WASHINGTON The volume of toxic pollutants released into the environment in the United States rose 5 percent in 2002, the first increase since 1997, the government reported Tuesday.
Those two years are the only ones to show an increase since the Environmental Protection Agency began keeping track of the billions of pounds of pollution under a 1986 law. In 1997, the increase was 6 percent, according to EPA figures.
Even with the most recent rise a dramatic turnaround from the 13 percent decline in 2001 environmentalists say the EPA is still letting industry underreport the amount of air pollution by 330 million pounds a year.
"It's time that the EPA and the states deal with the problem of inaccurate and flawed reporting of toxic releases," said Kelly Haragan of the Rockefeller Family Fund's Environmental Integrity Project.
Some 4.79 billion pounds were released in 2002, the latest for which figures are available, not including releases from metal mining, the EPA reported. The agency stopped including that data because of a recent court decision in an industry challenge.
EPA spokeswoman Cynthia Bergman said Congress never intended the inventory to be all-inclusive of all types of emissions and chemicals.

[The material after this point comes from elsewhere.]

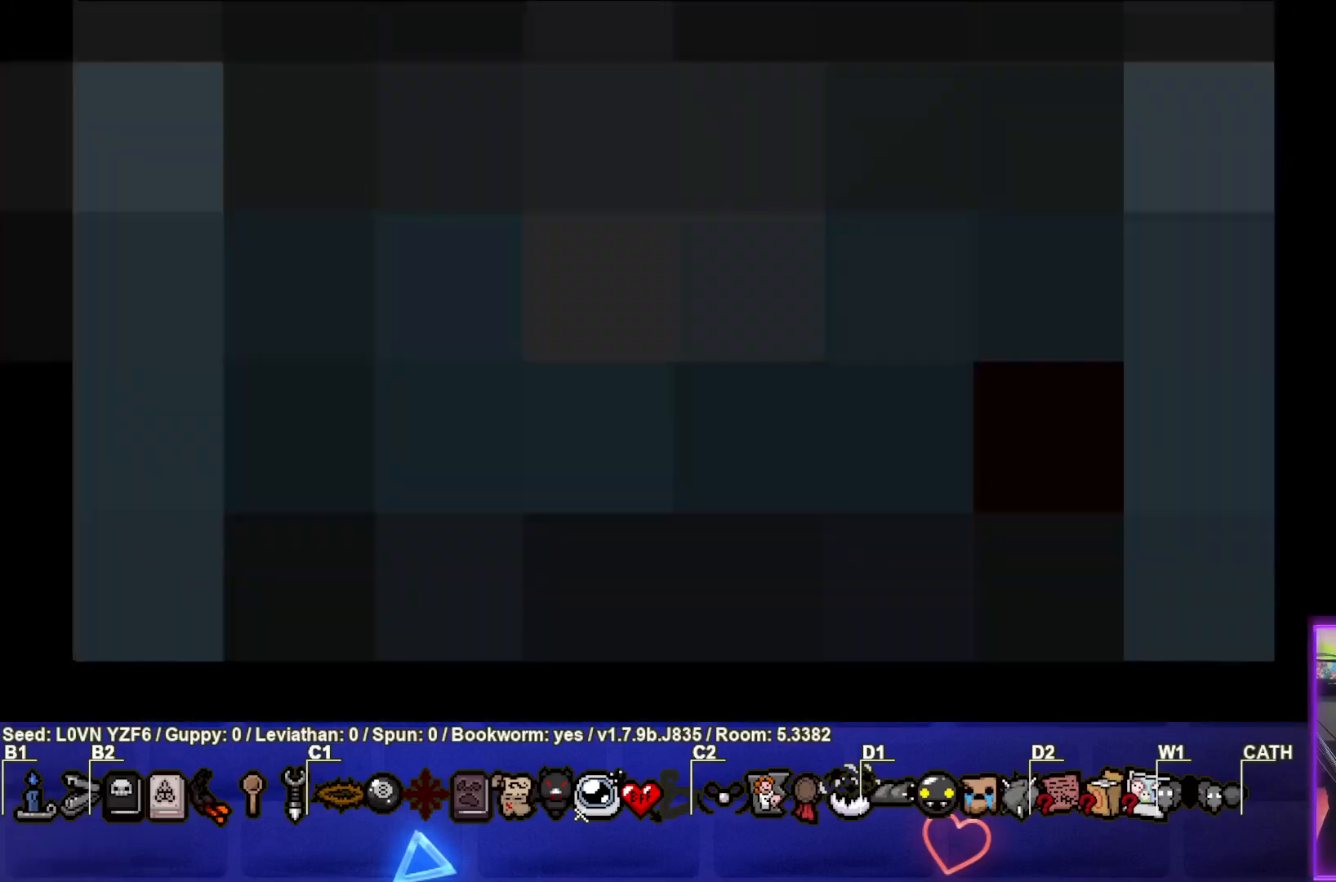
{"buttons": [], "left_stick": "center", "events": []}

The annual Toxics Release Inventory "is one of just several tools we have to provide the public with data on chemical emissions and releases," she said.
The EPA began releasing the TRI piecemeal, earlier than planned, in response to criticism by Haragan's group and the Galveston-Houston Association for Smog Prevention in Texas.
Kimberly Terese Nelson, the EPA's chief information officer, blamed the "extraordinarily large change" in the pollution trends on the 1999 shutdown of BHP Copper Co.'s San Manuel plant in Tucson, Ariz., where 2,000 people worked. Dismantling a plant turns components and product into waste.
"If we were take that one facility out we would see a 3 percent decrease," she said of the releases of 650 chemicals by 24,379 facilities that EPA tracks. Last year, 25,388 facilities reported their findings.
The agency reported a 10 percent increase in releases of mercury which Nelson blamed on a single gold mine and a 3.2 percent increase in releases of lead.